DOCUMENT SECTION START

Letter, 5/21: Test sewage for COVID-19

Letter, 5/21: Test sewage for COVID-19

Coronavirus Outbreak

This undated electron microscope image made available by the U.S. National Institutes of Health in February 2020 shows the Novel Coronavirus SARS-CoV-2, orange, emerging from the surface of cells, gray, cultured in the lab. Also known as 2019-nCoV, the virus causes COVID-19. The sample was isolated from a patient in the U.S. 

The May 13 Journal Star contained a most interesting article titled "Analyzing our sewage could be key tool," in regard to a community, state or country determining its current COVID-19 status:

"In the Netherlands, a research team was able to detect the virus in one city's sewage before local officials had even reported any case of COVID-19."

DOCUMENT SECTION END
DATA FOR REVIEW START

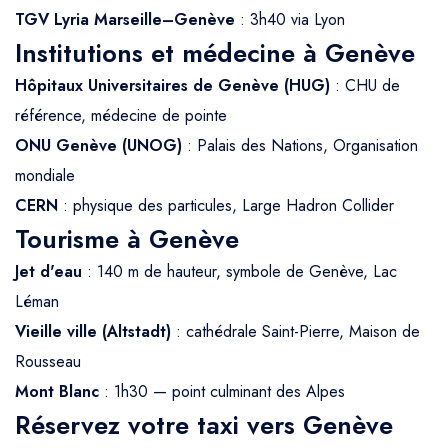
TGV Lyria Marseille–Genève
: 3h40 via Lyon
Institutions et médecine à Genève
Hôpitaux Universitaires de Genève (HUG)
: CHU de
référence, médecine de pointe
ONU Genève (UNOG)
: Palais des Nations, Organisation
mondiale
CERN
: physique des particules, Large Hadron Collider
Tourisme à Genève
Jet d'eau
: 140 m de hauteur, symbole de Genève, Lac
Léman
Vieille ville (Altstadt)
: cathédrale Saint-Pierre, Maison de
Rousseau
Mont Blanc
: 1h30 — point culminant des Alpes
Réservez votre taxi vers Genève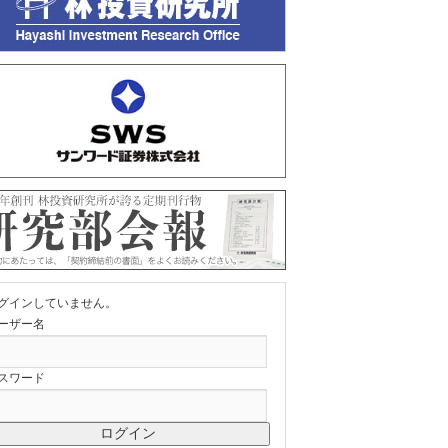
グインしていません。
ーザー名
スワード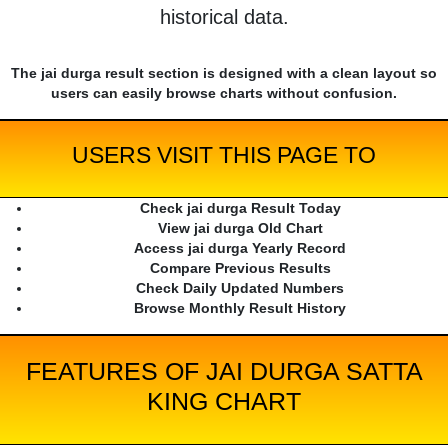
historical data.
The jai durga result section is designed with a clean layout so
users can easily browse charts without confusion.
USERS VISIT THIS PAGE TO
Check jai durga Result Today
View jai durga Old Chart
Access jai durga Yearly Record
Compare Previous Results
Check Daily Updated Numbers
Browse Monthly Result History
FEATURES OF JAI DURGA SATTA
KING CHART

DATA FOR REVIEW END

→ WHAT TO WORK ON
1. Set down the portion of the letter on testing sewage for COVID-19 that starts at "Coronavirus Outbreak" and ends at "in the U.S.", reproducing the wording unchanged.
2. Supply the next part of the letter on testing sewage for COVID-19, picking up after its final sentence.

→ EXPECTED RESPONSES
1.
Coronavirus Outbreak

This undated electron microscope image made available by the U.S. National Institutes of Health in February 2020 shows the Novel Coronavirus SARS-CoV-2, orange, emerging from the surface of cells, gray, cultured in the lab. Also known as 2019-nCoV, the virus causes COVID-19. The sample was isolated from a patient in the U.S.

2.
"Key tool" may be the understatement of the year. Health officials continue their diatribe that we must continue testing individuals, theoretically by the millions it would seem, to guess an area's COVID-19 status -- is it still on the increase, no change, or is it finally decreasing? And will it subsequently multiply per the surge predicted by so many health officials.

Many, if not most, larger communities in several foreign countries (France, Netherlands, India, Israel, etc.) test their sewage per routine, including testing for the SARS virus. COVID-19 is a SARS virus. If sewage tests can imply and/or predict the status of the virus, doesn't sewage testing for COVID-19 seem a vital area of where our current anti-COVID-19 efforts should be focused?